Museums and visitor created journeys

I have just had a remarkable trip traveling through the USA visiting several cities that also included a fantastic road trip through the desert where I experienced the most remarkable landscapes that left me repeating one word for a whole week: ‘wow’.  Here is one of the shots I took on this road trip.

For other’s see my Flickr account.

I visited several museums and galleries on this trip and saw some great stuff but there is one experience I had that keeps me thinking about visitor created journey’s through museums and this was not created by a museum or gallery.  A bunch of us, including several friends who work in museums, went to a theatre experience in New York City, called Sleep no more, a totally immersive experience that tells the story of Macbeth in an incredible set.  It takes place in the McKittrick Hotel (a reference to Alfred Hithcock’s Vertigo) which is actually three old warehouses in the Chelsea district that had been converted together into this hotel.  The audience is issued with white masks, similar to something from the film’Eyes Wide Shut’ and told not to speak during the epic three hour experience.  As you enter the lift with a friend you are then deliberately separated and told to go it alone

‘believe me it will be a better experience’.

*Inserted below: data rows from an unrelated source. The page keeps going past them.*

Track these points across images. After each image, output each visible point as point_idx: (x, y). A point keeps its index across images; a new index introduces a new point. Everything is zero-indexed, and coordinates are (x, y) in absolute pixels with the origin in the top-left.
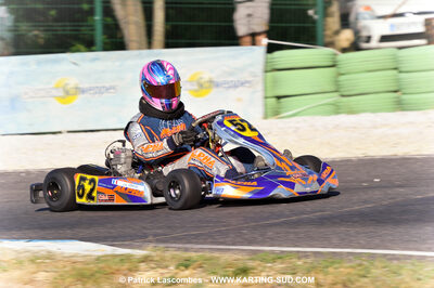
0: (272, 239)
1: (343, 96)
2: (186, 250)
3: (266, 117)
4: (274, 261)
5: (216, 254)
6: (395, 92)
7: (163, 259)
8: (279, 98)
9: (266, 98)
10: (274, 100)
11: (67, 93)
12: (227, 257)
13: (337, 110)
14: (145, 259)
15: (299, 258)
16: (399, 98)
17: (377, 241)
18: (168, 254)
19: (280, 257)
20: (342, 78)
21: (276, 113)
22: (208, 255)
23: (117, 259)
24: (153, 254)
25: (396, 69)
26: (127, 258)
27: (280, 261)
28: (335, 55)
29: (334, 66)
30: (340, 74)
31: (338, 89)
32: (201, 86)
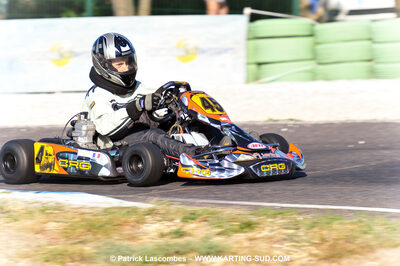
0: (270, 196)
1: (320, 64)
2: (192, 204)
3: (248, 81)
4: (274, 216)
5: (219, 209)
6: (370, 61)
7: (168, 213)
8: (260, 64)
9: (248, 64)
10: (253, 67)
12: (228, 212)
13: (314, 76)
14: (151, 212)
15: (300, 214)
16: (372, 67)
17: (372, 200)
18: (174, 208)
19: (281, 212)
20: (319, 47)
21: (257, 78)
22: (212, 209)
23: (124, 212)
24: (158, 207)
25: (370, 39)
26: (134, 210)
27: (280, 216)
28: (313, 25)
29: (311, 35)
30: (317, 43)
31: (314, 57)
32: (187, 52)
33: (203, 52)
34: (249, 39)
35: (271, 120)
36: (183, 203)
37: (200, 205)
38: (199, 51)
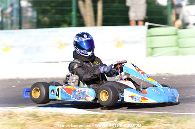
1: (180, 48)
2: (122, 113)
3: (147, 56)
4: (160, 118)
5: (134, 115)
7: (111, 117)
8: (153, 48)
9: (147, 48)
10: (150, 50)
11: (61, 45)
12: (139, 116)
13: (178, 53)
14: (103, 117)
15: (172, 117)
18: (114, 114)
19: (163, 116)
20: (180, 40)
21: (151, 55)
22: (131, 115)
24: (107, 114)
26: (96, 116)
27: (163, 118)
28: (177, 30)
29: (176, 35)
30: (179, 38)
31: (178, 45)
32: (119, 43)
33: (126, 42)
34: (148, 37)
35: (158, 74)
36: (118, 112)
37: (126, 113)
38: (124, 42)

Photo by emmastory (CC BY-NC 2.0)

Well, that was it, the next three hours were incredible.  I had to lead myself through this theatre production deciding which actors I would follow, watch or just explore the remarkable sets that had been created over the five floors.  This was such an experience and so different to how theatre is normally seen.  The masks made this even more intense and the silence of the theatre goers increased this.  I was deciding what I wanted to experience and the pace at which I walked through this production.  At one point, after not eating dinner, I was completely overwhelmed with how intense the experience was that I had to head for the bar and miss the last act.  It was the ‘Escher’ of theatre production, almost like a video game and this is what I have been thinking about in relation to museums and visitor led experiences.

I wish every museum designer could experience this theatre production.  I would love to have a similar experience in a museum where I felt as intense, surprised and completely immersed in such a production, where I decide how the journey should unfold, an experience that is not didactic in anyway.  The museum as a form of video game, where no two paths are the same and everyone experiences a different journey.

Slowing the visitor down: the ping pong theory

I have been thinking a lot about ping pong lately.  Why?  Well a recent trip to the Outpost exhibition at Cockatoo island that finishes up this weekend, (definitely worth a visit) has had me thinking a lot about the ping pong tables that were one of the activities provided to visitors at this art from the streets exhibition.  The tables were provided in a fairly central location to many of the artworks featured in internal gallery spaces.  They were all being used and many people were just hanging out in the space, taking their time and enjoying participating in this social game.  So why think so much about the ping pong, well it provided an opportunity to slow down the experience of viewing the artworks and I wonder why Museums don’t think about slowing down their visitors more.  Museums generally provide an experience that should follow a path and certain direction through an exhibition, but what if there were more experiences that allowed visitors to just sit, converse, enjoy a space that’s mission may not even relate to the subject matter of a particular exhibition..  I’m calling this the ping pong theory.

Although we didn’t get to see all the works featured at this great exhibition, mainly due to the horizontal rain that was causing us some serious umbrella issues, there are some great works at this exhibition.  One that I want to highlight is Next-a fantastic display of T-shirt culture featuring hundreds of t-shirts strung from the ceiling in colour co-ordinated lines above large and very graphic portrait photographs featuring the artists that created the works and the origin and story behind the brands.

Photos CC BY-NC 3.0

Outpost finishes this weekend and it is worth a visit.